Deuxièmement, l’inflation n’est pas la hausse des prix, mais la vitesse de la hausse des prix. Une baisse du taux d’inflation signifie, non pas que les prix diminuent, mais qu’ils augmentent moins vite. Ce qui importe, ce n’est pas que le taux d’inflation est en baisse, mais qu’il retombe à un niveau très bas, autour de 2 % par an, de sorte que les gens ne sentent pas la hausse des prix. Pour y arriver, ce sera un long parcours de combattant pour la Banque de Maurice.
Est-ce que le système d’imposition progressif annoncé dans le Budget consolide les revenus dans certaines catégories socio-professionnelles ?
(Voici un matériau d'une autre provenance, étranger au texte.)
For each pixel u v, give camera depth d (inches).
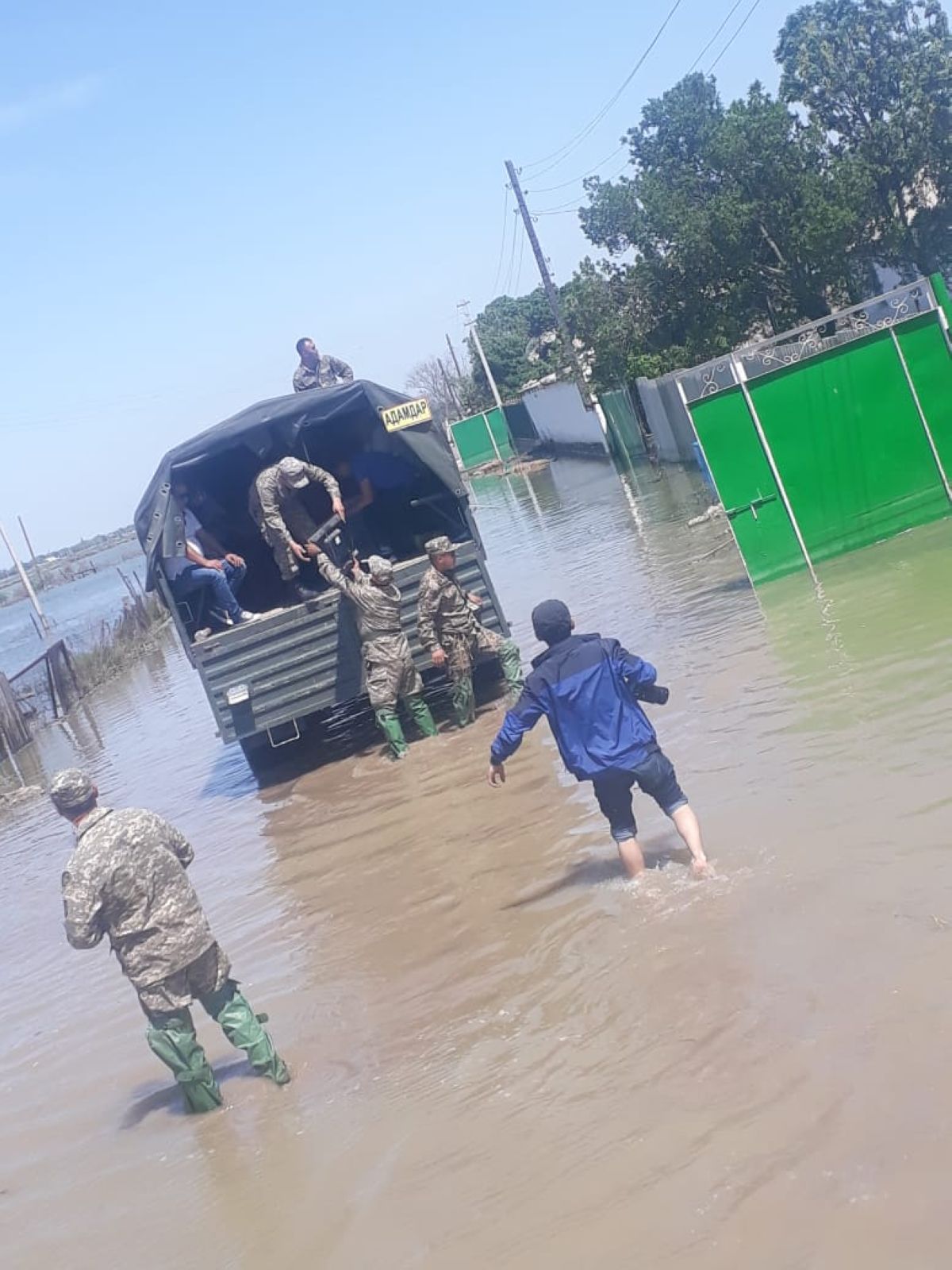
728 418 521.0
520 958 244.2
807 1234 139.6
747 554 524.1
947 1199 137.8
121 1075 265.1
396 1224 170.1
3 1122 258.4
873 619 405.1
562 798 340.2
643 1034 197.2
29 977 359.9
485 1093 197.9
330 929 301.6
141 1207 201.6
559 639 257.3
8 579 6914.4
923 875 215.8
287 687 449.7
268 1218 183.9
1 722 872.3
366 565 496.4
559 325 1568.7
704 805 286.2
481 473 2234.3
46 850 534.0
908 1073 162.1
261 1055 229.6
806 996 189.8
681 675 412.5
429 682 534.9
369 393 456.4
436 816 361.7
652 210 1133.7
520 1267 150.7
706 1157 159.8
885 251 1033.5
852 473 527.5
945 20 972.6
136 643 1342.3
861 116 1005.2
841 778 272.5
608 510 1042.7
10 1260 198.4
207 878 383.9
Ce n’est pas une question de catégorie socio-professionnelle, mais une question de revenu. Il est dit qu’avec le nouveau système d’imposition, seuls les très gros salariés paieront plus d’impôts, notamment ceux qui étaient auparavant assujettis à la taxe de solidarité. La seule chose qui me chiffonne, c’est le nombre très élevé de tranches fiscales, en l’occurrence onze, qui pourrait inciter les contribuables, au mieux à refuser de travailler plus pour ne pas tomber dans une tranche supérieure, au pire à frauder sur les barèmes d’imposition.
Si l’on compare le nouveau régime fiscal avec celui de l’impôt plat de 15 % qui fut introduit en 2007, le second génère plus de recettes pour le Trésor public, à cette différence près qu’il taxe moins les très gros salariés. En contrepartie, le système proportionnel, à taux unique, est beaucoup plus simple, plus transparent et moins coûteux à administrer que le régime de progressivité. On verra dans la pratique lequel est plus efficace en termes de tax buoyancy’ (plus de recettes fiscales) et d’attractivité du pays vis-à-vis des investisseurs étrangers.
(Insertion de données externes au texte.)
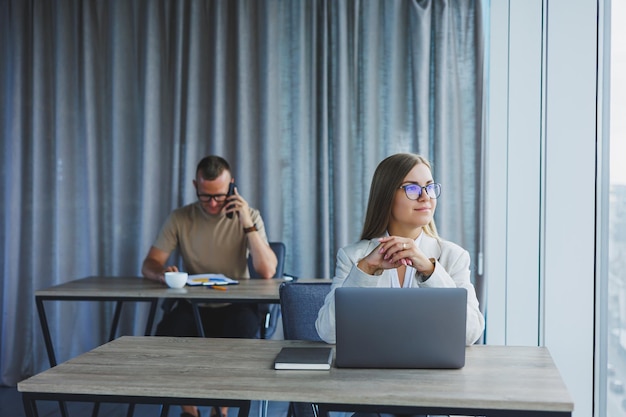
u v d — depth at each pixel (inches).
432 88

Est-ce que la simplification du processus de recrutement de la main-d’œuvre étrangère et la suppression du ratio entre travailleurs étrangers et locaux aideront les entreprises à résoudre la problématique d’insuffisance de compétences ?
Ce sont deux bonnes décisions qui aideront les entreprises à recruter facilement des travailleurs étrangers. C’est un besoin pressant qui se fait sentir dans tous les secteurs de l’économie, même les services, alors qu’auparavant c’étaient plutôt seulement la manufacture et la construction qui employaient de la main-d’œuvre étrangère.
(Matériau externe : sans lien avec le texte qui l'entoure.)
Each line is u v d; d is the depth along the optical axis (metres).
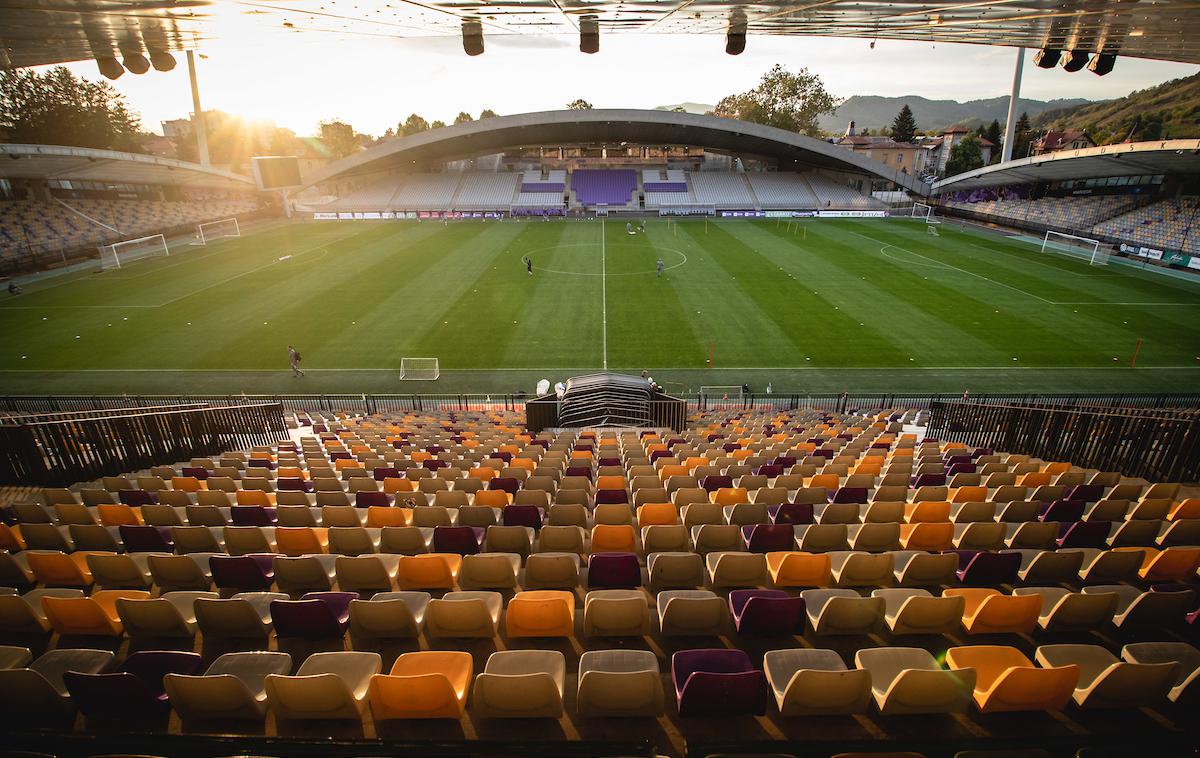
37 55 13.02
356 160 70.62
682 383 24.48
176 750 3.46
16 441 11.33
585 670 5.20
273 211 72.50
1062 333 29.23
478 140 73.56
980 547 8.06
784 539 7.95
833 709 4.80
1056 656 5.43
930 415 19.52
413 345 28.41
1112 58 13.38
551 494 10.74
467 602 5.87
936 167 115.44
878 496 9.95
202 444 15.77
Cela dit, c’est une autre question de savoir si ces mesures vont suffire à combler le manque de compétences à Maurice. Le marché des compétences est aujourd’hui mondial. Il n’y a pas que Maurice qui les recherche. Le pays doit être suffisamment armé pour les attirer. Les entreprises doivent proposer des offres intéressantes.
Est-ce que les ambitions d’exploiter davantage le marché africain dans le but de diversifier nos marchés d’exportation seront favorisées par la mise sur pied de zones économiques spéciales ?
Est-ce que les zones économiques spéciales seront un lieu physique ou un concept fiscal comme l’a été la zone franche industrielle ? Une très petite île a-t-elle besoin de zones économiques spéciales, à l’instar de la grande Chine. Ne serait-il pas mieux de transformer toute l’économie en une seule grande zone économique spéciale ?
Évidemment, il convient d’exploiter le potentiel du marché africain dans l’optique de diversifier nos marchés d’exportation. Néanmoins, il est encore très difficile de pénétrer les marchés africains. Les difficultés principales ne se trouvent pas à Maurice, mais dans ces pays-là : procédures administratives et bureaucratiques, corruption, manque de confiance entre partenaires, risques politiques, insécurité. Sans compter l’absence d’accès aériens directs et les coûts de déplacement dans l’arrière-pays. Une zone économique spéciale ne résoudra pas ces problèmes structurels, sauf à donner des incitations fiscales aux exportateurs.
Vous êtes de ceux qui font valoir que notre niveau de productivité ne nous permet pas de passer à une étape supérieure dans la compétition internationale. Quelle forme de restructuration souhaitez-vous pour notre économie ?
La productivité des firmes dépend de leurs propres politiques, mais aussi beaucoup des services publics, notamment les services portuaires et aéroportuaires et les services de télécommunication, du point de vue de notre compétitivité internationale. Une réforme des services publics et des corps paraétatiques, annoncée au début des années 2010, se fait attendre depuis longtemps.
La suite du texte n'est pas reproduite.